In new advice about tackling the virus, the European Centre
for Disease Prevention and Control (ECDC) said that while 19 out
of 29 countries in the region had introduced HPV vaccine
programmes, vaccination rates were as low as 17 percent in some.
Cervical cancer is the second most common cancer in women
worldwide, with about 500,000 new cases and 250,000 deaths each
year, according to the World Health Organisation (WHO).
Virtually all cases are linked to genital infection with
HPV, the most common viral infection of the reproductive tract.
British drugmaker GlaxoSmithKline and U.S. rival
Merck & Co make the only two HPV vaccines licensed for
use in Europe.
Merck's Gardasil targets four strains of HPV - two
responsible for cervical cancer and two that cause the less
serious condition of genital warts - while GSK's Cervarix shot
targets only the two cancer strains.
The ECDC said that in 2010, only Portugal and Britain had
vaccination coverage rates above 80 percent for the target
groups of girls aged between about 10 and 14 years.
It urged health authorities to step up their efforts to get
more girls vaccinated, saying recent research studies had shown
the shots to be safe and effective, as well as cost-effective.

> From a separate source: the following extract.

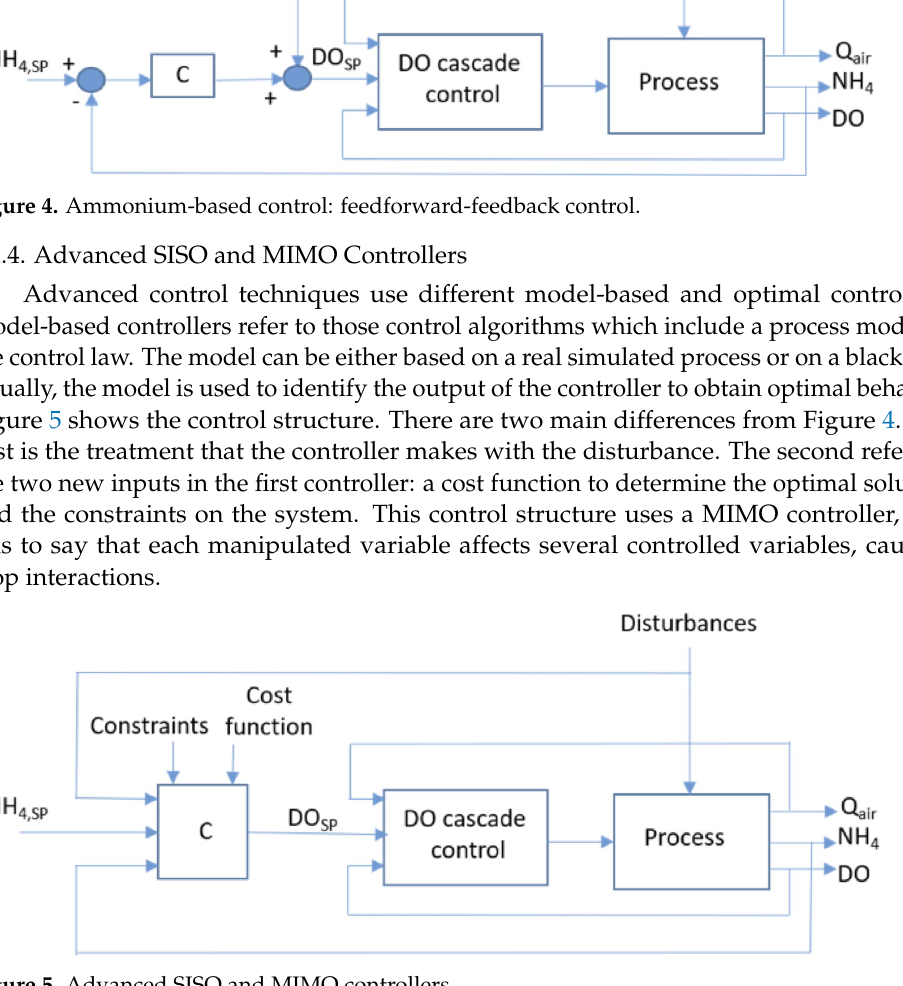
Figure 5. Advanced SISO and MIMO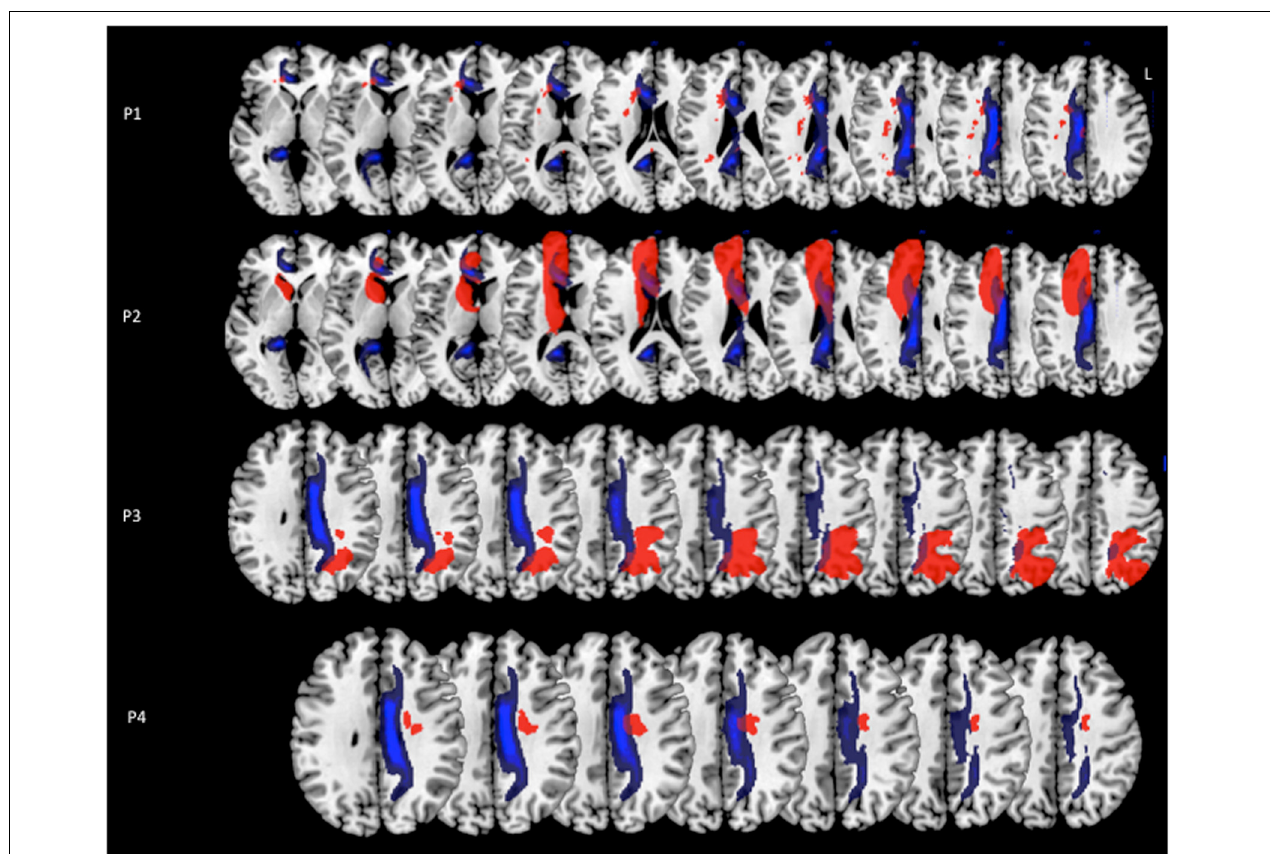
FIGURE 2 | Lesion reconstructions (in red) for each MN patient on the axial sections of the Montreal Neurological Institute (MNI) standard brain in radiological convention (L, left). A reconstruction of the cingulum (in blue)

"We public health authorities, frontline healthcare workers
and parents alike have a shared responsibility to protect
thousands of women from cervical cancer," said Marc Sprenger,
the ECDC's director.
"European countries may need to examine why HPV vaccination
coverage rates ... are not higher and strengthen their
vaccination campaigns accordingly."
A study published last year found that using Cervarix to
protect girls against HPV virus is so effective that health
authorities who get good coverage rates could start to reduce
the need for later cervical screening.
While recent studies have also shown that HPV shots can also
help protect boys from various types of cancer - including oral,
anal and penile cancers - the ECDC said its recommendations did
not as yet seek to include young men in vaccination programmes.
"The personal benefit of the vaccine for men in terms of
cancer prevention is very low," it said in a statement.
"Including boys in the current HPV vaccination programmes is
unlikely to be cost-effective."
U.S. health authorities advised late last year that all boys
should also be routinely vaccinated against HPV.